**THE PROBLEM:**
In the listing below, replace every occurrence of "MERGERS & ACQUISITIONS" with "DEALS" and leave all other text unchanged. Omit the picture markers from your answer.

**GIVEN DATA:**
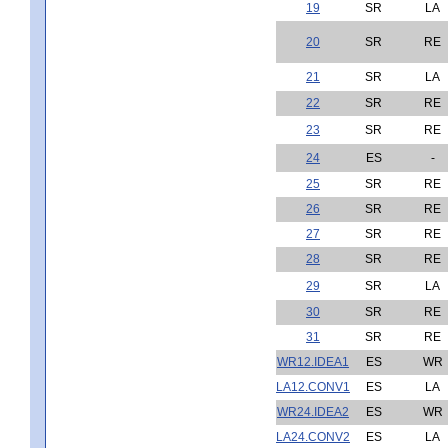
19
SR
LA
20
SR
RE
21
SR
LA
22
SR
RE
23
SR
RE
24
ES
-
25
SR
RE
26
SR
RE
27
SR
RE
28
SR
RE
29
SR
LA
30
SR
RE
31
SR
RE
WR12.IDEA1
ES
WR
LA12.CONV1
ES
LA
WR24.IDEA2
ES
WR
LA24.CONV2
ES
LA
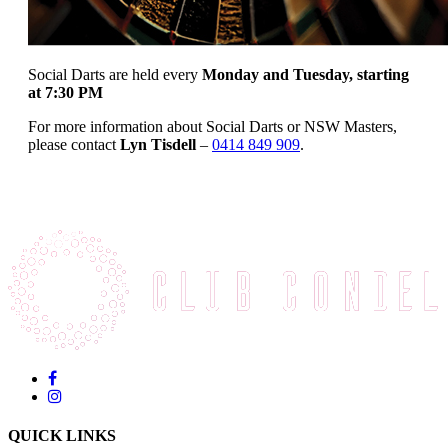
Social Darts are held every
Monday and Tuesday, starting
at 7:30 PM
For more information about Social Darts or NSW Masters,
please contact
Lyn Tisdell
–
0414 849 909
.
QUICK LINKS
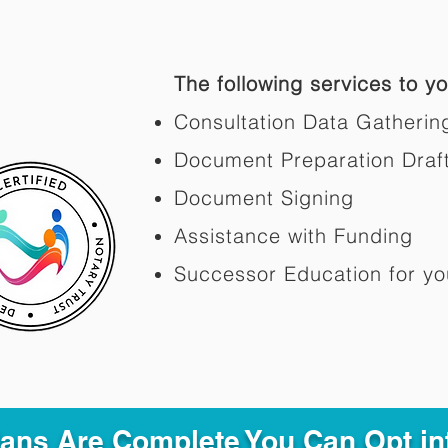
The following services to you
Consultation Data Gatherin
Document Preparation Draf
Document Signing
Assistance with Funding
Successor Education for yo
Plans Are Complete You Can Opt in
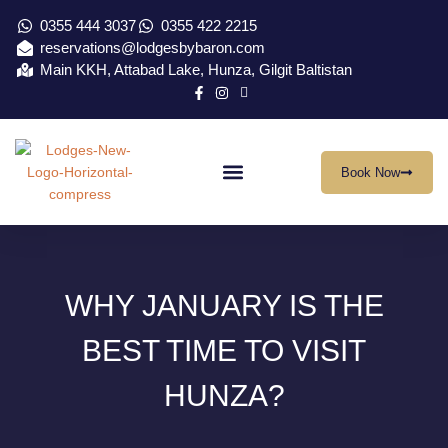
0355 444 3037
0355 422 2215
reservations@lodgesbybaron.com
Main KKH, Attabad Lake, Hunza, Gilgit Baltistan
Book Now
Our Location
Virtual Tour
Contact Us
WHY JANUARY IS THE
BEST TIME TO VISIT
HUNZA?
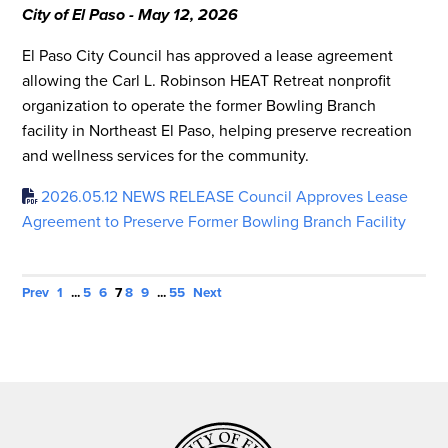
City of El Paso - May 12, 2026
El Paso City Council has approved a lease agreement
allowing the Carl L. Robinson HEAT Retreat nonprofit
organization to operate the former Bowling Branch
facility in Northeast El Paso, helping preserve recreation
and wellness services for the community.
2026.05.12 NEWS RELEASE Council Approves Lease
Agreement to Preserve Former Bowling Branch Facility
Prev
1
...
5
6
7
8
9
...
55
Next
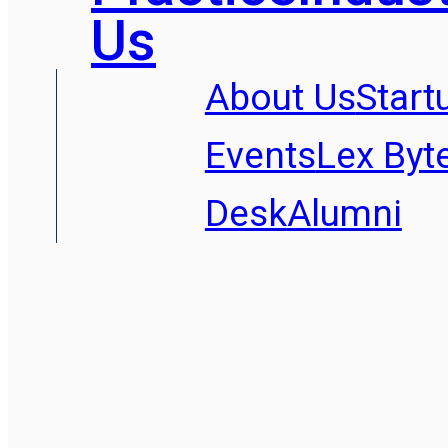
Us
About Us
Start
Events
Lex Byt
Desk
Alumni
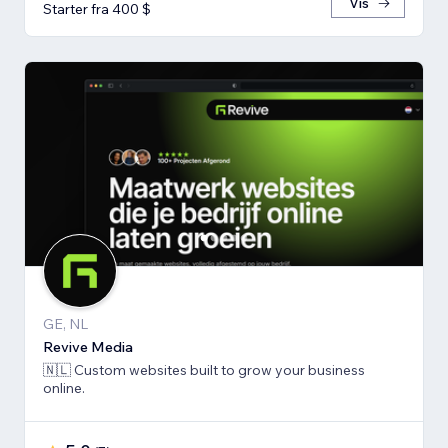
Vis
Starter fra 400 $
GE, NL
Revive Media
🇳🇱 Custom websites built to grow your business
online.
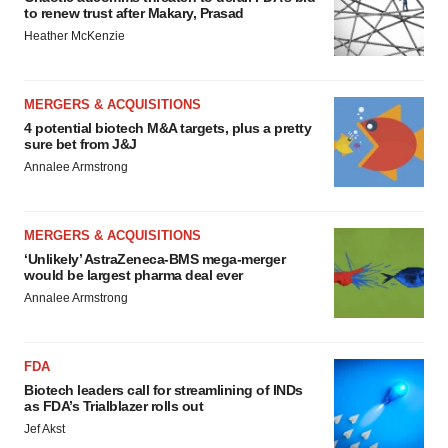
to renew trust after Makary, Prasad
Heather McKenzie
MERGERS & ACQUISITIONS
4 potential biotech M&A targets, plus a pretty
sure bet from J&J
Annalee Armstrong
MERGERS & ACQUISITIONS
‘Unlikely’ AstraZeneca-BMS mega-merger
would be largest pharma deal ever
Annalee Armstrong
FDA
Biotech leaders call for streamlining of INDs
as FDA’s Trialblazer rolls out
Jef Akst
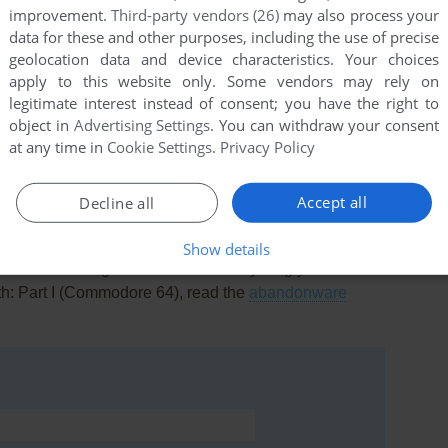
improvement.
Third-party vendors (26)
may also process your
data for these and other purposes, including the use of precise
geolocation data and device characteristics. Your choices
apply to this website only. Some vendors may rely on
legitimate interest instead of consent; you have the right to
this game at the moment.
object in
Advertising Settings
. You can withdraw your consent
at any time in
Cookie Settings
.
Privacy Policy
Accept all
Decline all
Show details
rs to run the game or comment anything you'd like. If
th: Part I (Commodore 64), read the
abandonware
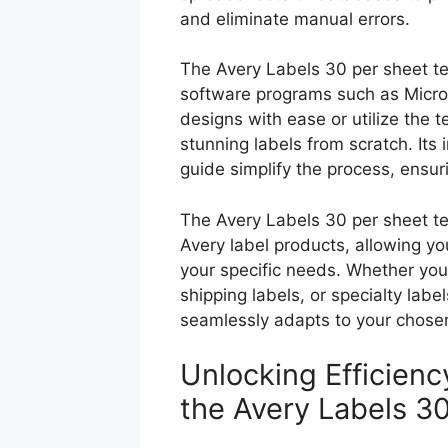
and eliminate manual errors.
The Avery Labels 30 per sheet te
software programs such as Micr
designs with ease or utilize the t
stunning labels from scratch. Its
guide simplify the process, ensu
The Avery Labels 30 per sheet te
Avery label products, allowing you
your specific needs. Whether you
shipping labels, or specialty labe
seamlessly adapts to your chose
Unlocking Efficien
the Avery Labels 3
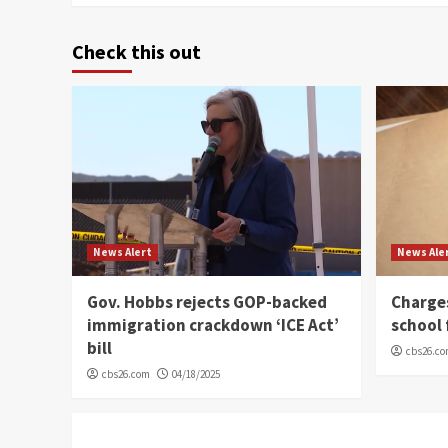
Check this out
News Alert
News Ale
Gov. Hobbs rejects GOP-backed
Charge
immigration crackdown ‘ICE Act’
school 
bill
cbs26.c
cbs26.com
04/18/2025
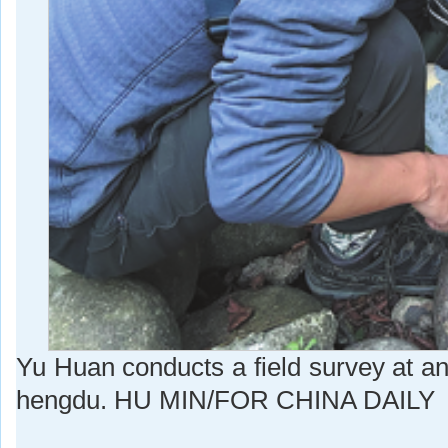
Yu Huan conducts a field survey at an 
hengdu. HU MIN/FOR CHINA DAILY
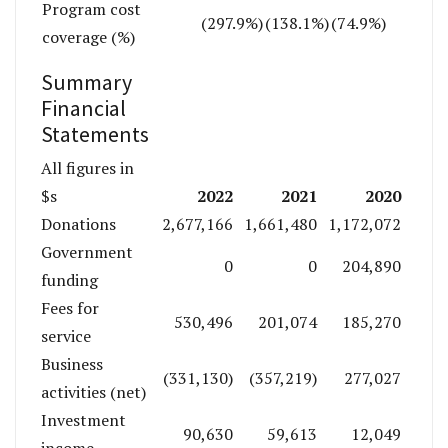
Program cost
(297.9%)
(138.1%)
(74.9%)
coverage (%)
Summary
Financial
Statements
All figures in
2022
2021
2020
$s
Donations
2,677,166
1,661,480
1,172,072
Government
0
0
204,890
funding
Fees for
530,496
201,074
185,270
service
Business
(331,130)
(357,219)
277,027
activities (net)
Investment
90,630
59,613
12,049
income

**TASK RESPONSE:**
19
SR
LA
20
SR
RE
21
SR
LA
22
SR
RE
23
SR
RE
24
ES
-
25
SR
RE
26
SR
RE
27
SR
RE
28
SR
RE
29
SR
LA
30
SR
RE
31
SR
RE
WR12.IDEA1
ES
WR
LA12.CONV1
ES
LA
WR24.IDEA2
ES
WR
LA24.CONV2
ES
LA
Social Darts are held every
Monday and Tuesday, starting
at 7:30 PM
For more information about Social Darts or NSW Masters,
please contact
Lyn Tisdell
–
0414 849 909
.
QUICK LINKS
The following services to you
Consultation Data Gatherin
Document Preparation Draf
Document Signing
Assistance with Funding
Successor Education for yo
Plans Are Complete You Can Opt in
0355 444 3037
0355 422 2215
reservations@lodgesbybaron.com
Main KKH, Attabad Lake, Hunza, Gilgit Baltistan
Book Now
Our Location
Virtual Tour
Contact Us
WHY JANUARY IS THE
BEST TIME TO VISIT
HUNZA?
City of El Paso - May 12, 2026
El Paso City Council has approved a lease agreement
allowing the Carl L. Robinson HEAT Retreat nonprofit
organization to operate the former Bowling Branch
facility in Northeast El Paso, helping preserve recreation
and wellness services for the community.
2026.05.12 NEWS RELEASE Council Approves Lease
Agreement to Preserve Former Bowling Branch Facility
Prev
1
...
5
6
7
8
9
...
55
Next
Us
About Us
Start
Events
Lex Byt
Desk
Alumni
Vis
Starter fra 400 $
GE, NL
Revive Media
🇳🇱 Custom websites built to grow your business
online.
to renew trust after Makary, Prasad
Heather McKenzie
DEALS
4 potential biotech M&A targets, plus a pretty
sure bet from J&J
Annalee Armstrong
DEALS
‘Unlikely’ AstraZeneca-BMS mega-merger
would be largest pharma deal ever
Annalee Armstrong
FDA
Biotech leaders call for streamlining of INDs
as FDA’s Trialblazer rolls out
Jef Akst
improvement.
Third-party vendors (26)
may also process your
data for these and other purposes, including the use of precise
geolocation data and device characteristics. Your choices
apply to this website only. Some vendors may rely on
legitimate interest instead of consent; you have the right to
this game at the moment.
object in
Advertising Settings
. You can withdraw your consent
at any time in
Cookie Settings
.
Privacy Policy
Accept all
Decline all
Show details
rs to run the game or comment anything you'd like. If
th: Part I (Commodore 64), read the
abandonware
and eliminate manual errors.
The Avery Labels 30 per sheet te
software programs such as Micr
designs with ease or utilize the t
stunning labels from scratch. Its
guide simplify the process, ensu
The Avery Labels 30 per sheet te
Avery label products, allowing you
your specific needs. Whether you
shipping labels, or specialty labe
seamlessly adapts to your chose
Unlocking Efficien
the Avery Labels 3
Check this out
News Alert
News Ale
Gov. Hobbs rejects GOP-backed
Charge
immigration crackdown ‘ICE Act’
school 
bill
cbs26.c
cbs26.com
04/18/2025
Yu Huan conducts a field survey at an 
hengdu. HU MIN/FOR CHINA DAILY
Program cost
(297.9%)
(138.1%)
(74.9%)
coverage (%)
Summary
Financial
Statements
All figures in
2022
2021
2020
$s
Donations
2,677,166
1,661,480
1,172,072
Government
0
0
204,890
funding
Fees for
530,496
201,074
185,270
service
Business
(331,130)
(357,219)
277,027
activities (net)
Investment
90,630
59,613
12,049
income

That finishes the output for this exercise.